Si vous n’êtes pas dans les affaires, vous n’avez probablement jamais entendu parler de Michael et Yoël Zaoui. Ces banquiers français viennent de travailler, dans le plus grand secret, sur la gigantesque opération financière entre L’Oréal et Nestlé révélée le 11 février, en conseillant la famille Bettencourt Meyers. Au cœur de toutes les grandes fusions du capitalisme français depuis vingt ans, le plus souvent dans des camps opposés, les frères Zaoui ont accepté de raconter leur histoire à Tim Bouquet, pour Vanity Fair.

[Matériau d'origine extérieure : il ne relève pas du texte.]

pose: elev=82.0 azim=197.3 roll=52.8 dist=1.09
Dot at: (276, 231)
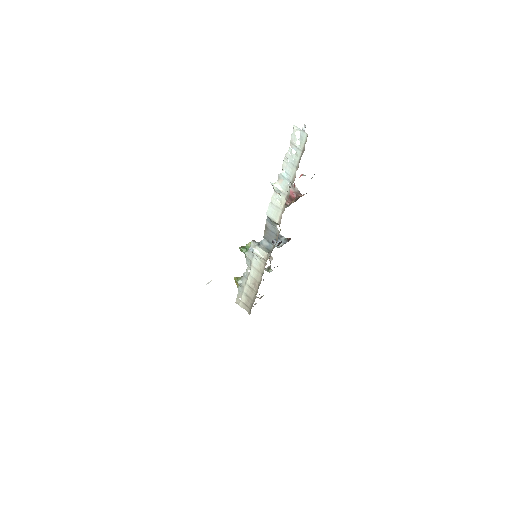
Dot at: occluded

Les hostilités avaient commencé à la fin des années 1980. Pendant deux décennies, aucune multinationale européenne n’allait y échapper. Chacune devait avaler son concurrent pour croître, rafler de nouveaux marchés ou simplement sauver sa peau. Dans cette guerre sans merci, les financiers du Vieux Continent, habitués à des déjeuners aussi longs que leurs cigares, découvraient les méthodes des jeunes banquiers formés aux États-Unis qui se comportaient comme des boxeurs poids lourds sur un green de golf. Ils travaillaient sept jours sur sept, multipliaient les coups et menaient des combats épiques. Sur leurs conseils, Total Fina avala Elf (1999), Alcan ne fit qu’une bouchée de Péchiney (2003), Sanofi absorba Aventis (2004), Pinault-Printemps-Redoute mit la main sur Gucci (2004) et Mittal s’empara d’Arcelor (2006).

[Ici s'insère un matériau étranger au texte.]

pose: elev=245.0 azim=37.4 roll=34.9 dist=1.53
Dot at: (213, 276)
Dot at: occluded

À première vue, ces opérations historiques n’avaient aucun point commun, sinon la démesure des sommes engagées – 176 milliards de dollars au total. En réalité, deux frères aussi discrets que redoutables se trouvaient au cœur des transactions : Michael et Yoël Zaoui. Le premier dirigeait le département fusions et acquisitions de la banque Morgan Stanley en Europe, le second officiait chez sa rivale Goldman Sachs. Le Financial Times a un jour relevé avec ironie :
« Il y a un bon moyen de sortir vainqueur d’une OPA compliquée : engager l’un des frères Zaoui. Mais quand la partie adverse a la même idée, le temps se gâte. »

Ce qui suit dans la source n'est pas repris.